Human papillomavirus (HPV) is a virus. Like many other viruses, HPV is essentially DNA surrounded by a protective coat (as seen in the above image). HPV can infect areas of our bodies lined with what's called mucus membrane (among other places). This includes a woman's cervix since it's lined with mucus membrane. HPV can infect the cervix and over time damage the cervix. HPV is an oncovirus or virus which can cause cancer. As such, it's the most important risk factor in the development of cervical cancer.
The development of cervical cancer from HPV infection begins when HPV damages the cervical cells in such a way as to begin to change their structure and function. This leads the normal cervix to undergo what's called cervical intraepithelial neoplasia (CIN). CIN is a precursor to cervical cancer. CIN can lead to cervical cancer.
CIN progresses in three stages: CIN I, II, and III.
Here's a slide of a normal cervix taken from a special type of microscope looking at a relevant portion of the cervix:
Here's a slide of the same but in CIN I:
Here's a slide of the same but in CIN II:
Here's a slide of the same but in CIN III:
Note the progressively worsening changes in the above slides. Each of these slides contains a bunch of cervical cells. Note how the cells change in their size and shape. Also, note how the cells begin to look less and less different or differentiated from one another and more and more like one another. Further note how these cells are proliferating. And likewise note how far down the cells have begun to invade.
Or let's take a closer look. Let's zoom in and look at the cells themselves.
Here are some normal cervical cells:
CIN I:
CIN II:
CIN III:
Although stains have their purposes, we can more or less ignore the stains or colors for our purposes. What's important is that each of these are cervical cells and that they have a nucleus. Thus, in addition to what we noted above, note also the change in the ratio of the nucleus to the cytoplasm (the stuff around the nucleus but still inside the cell). The nucleus begins to take up more and more of the cell.

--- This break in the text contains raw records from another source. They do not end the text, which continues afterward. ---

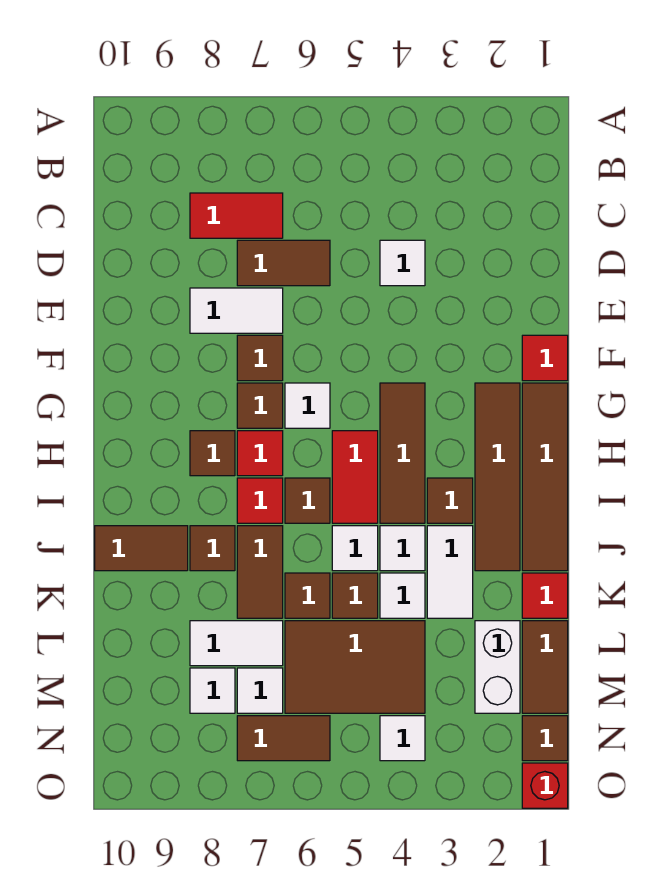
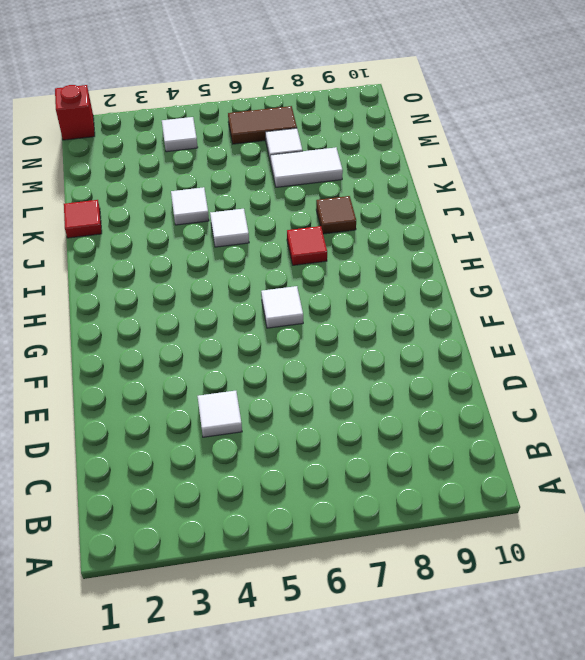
none -> red 1x2 tile [190,193,283,238]
none -> brown 1x2 tile [237,240,330,286]
none -> white 1x2 tile [190,288,283,333]
none -> red 1x1 tile [522,335,568,381]

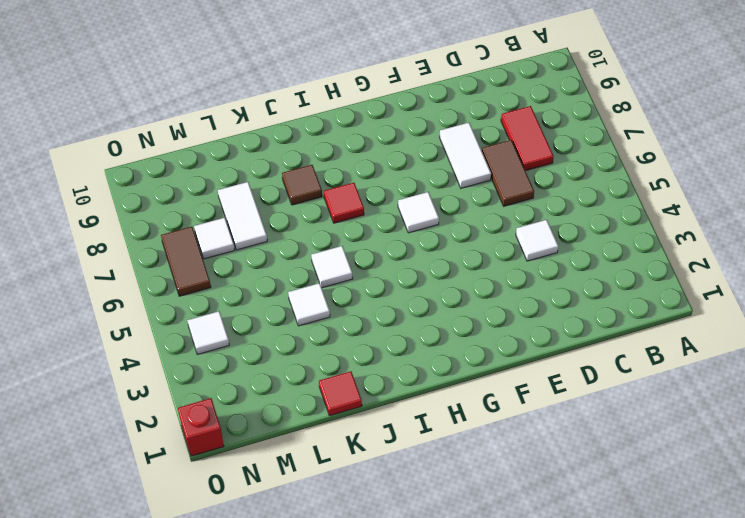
none -> red 1x1 tile [522,335,568,381]
none -> brown 1x1 tile [237,335,283,381]
none -> brown 1x4 tile [522,383,568,571]
none -> brown 1x4 tile [475,383,520,571]

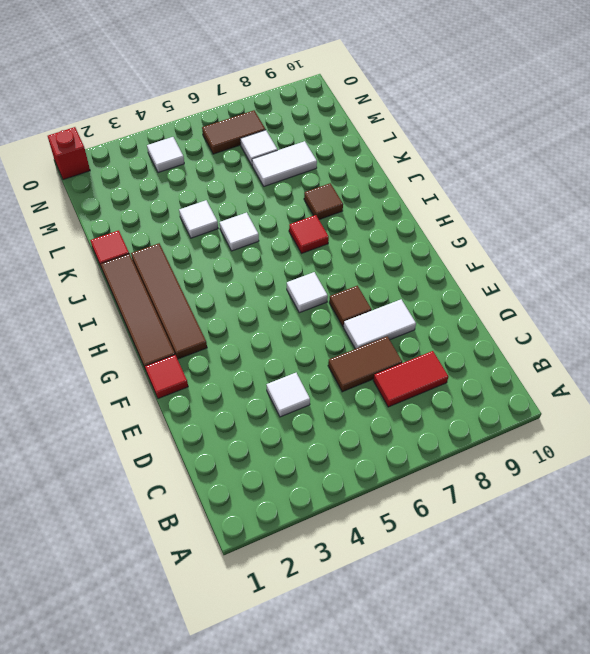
none -> brown 1x3 tile [380,383,425,523]
none -> brown 1x1 tile [237,383,283,428]
none -> red 1x2 tile [332,431,378,523]
none -> red 1x1 tile [237,431,283,476]

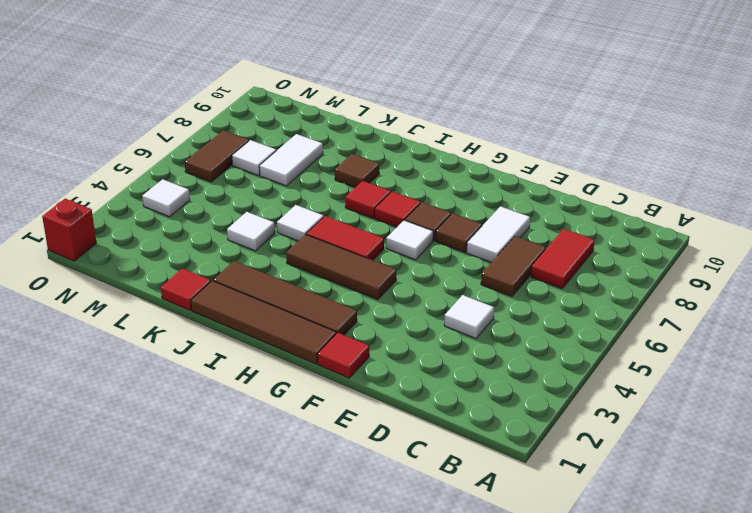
none -> brown 1x1 tile [190,431,235,476]
none -> brown 1x1 tile [427,478,473,523]
none -> brown 1x1 tile [285,478,330,523]
none -> white 1x2 tile [427,526,473,618]

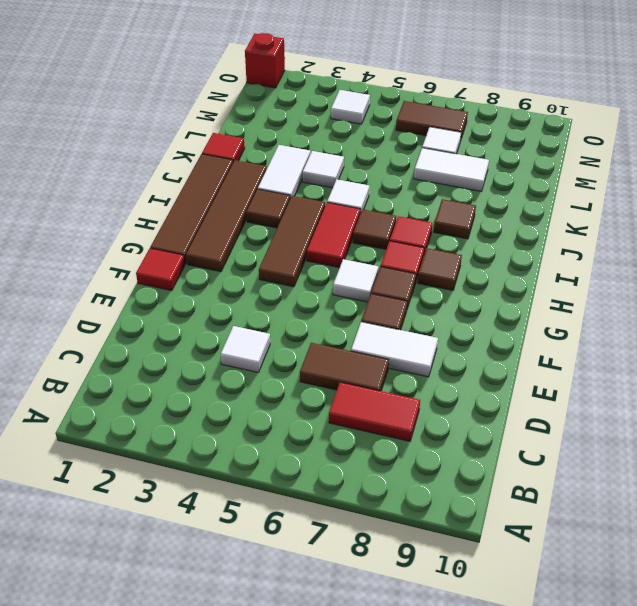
none -> white 1x1 tile [380,526,425,571]
none -> brown 1x2 tile [237,526,283,618]
none -> brown 1x2 tile [95,526,188,571]
none -> brown 1x1 tile [332,573,378,618]

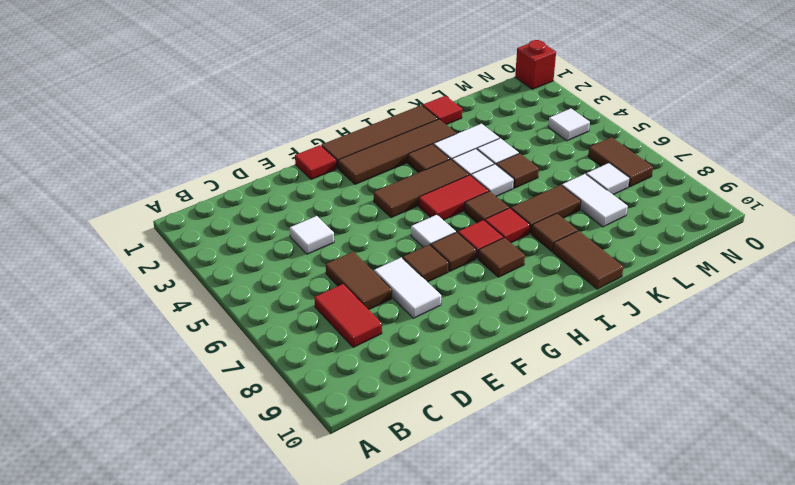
none -> brown 1x1 tile [285,573,330,618]
none -> brown 1x2 tile [522,621,568,713]
none -> white 1x2 brick [475,621,520,713]
none -> brown 2x3 tile [285,621,425,713]

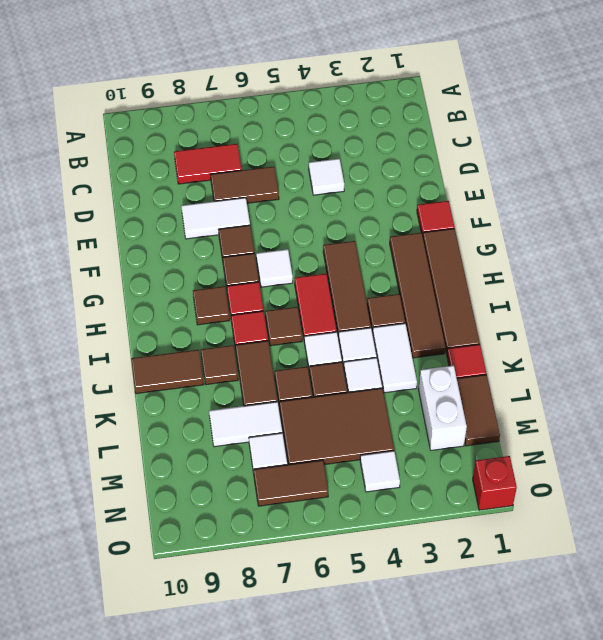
none -> white 1x1 tile [190,668,235,713]
none -> brown 1x1 tile [522,716,568,761]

Now, CIN III is carcinoma in situ or stage 0 of cervical cancer. After CIN III, we'd have cervical cancer stages I to IV.
Anyway, hopefully people have understood everything thus far. If so, then one can understand that these aforementioned changes are signs which point toward the development of cancer.
However, it's not necessarily the case that HPV will definitely cause cervical cancer. Rather, only a very small number of HPV infections will eventually result in cervical cancer. And the most common type of cervical cancer is squamous cell carcinoma.
At the same time, vaccination doesn't necessarily guarantee cervical cancer will never develop. There are well over 100 different types of HPVs. We don't have vaccines against all of them. But the most commonly used HPV vaccine (Gardasil) has been shown to protect against approximately 70% of HPVs which do cause HPV.
In the US, cervical cancer is the 8th most common cancer for women. Although I believe it used to be the 5th most common cancer for women without HPV screening (pap smears) and vaccination programs in place. In 2007, 11,150 women were diagnosed with cervical cancer and 3,670 women died as a result of cervical cancer.
However, HPV prevalence does vary with the age of the woman:
What's more, HPV can cause other diseases including other types of cancer (e.g. penile), CIN as we already mentioned, genital warts, etc. So it's not solely cervical cancer that's possible with HPV infection.
Of course, if more people were abstinent until marriage and monogamous, all this would probably be a much smaller problem. But that's unlikely to happen in our society and culture.
I'd like to note much of the information and many of images were taken from a classic pathology textbook, Robbins and Cotran Pathological Basis of Disease (8th ed.). If my post was too simple for some or if some would like more information, then I'd highly recommend reading the section on cervical cancer in Robbins for detailed and better presented information. Of course, pathologists would know of even better resources.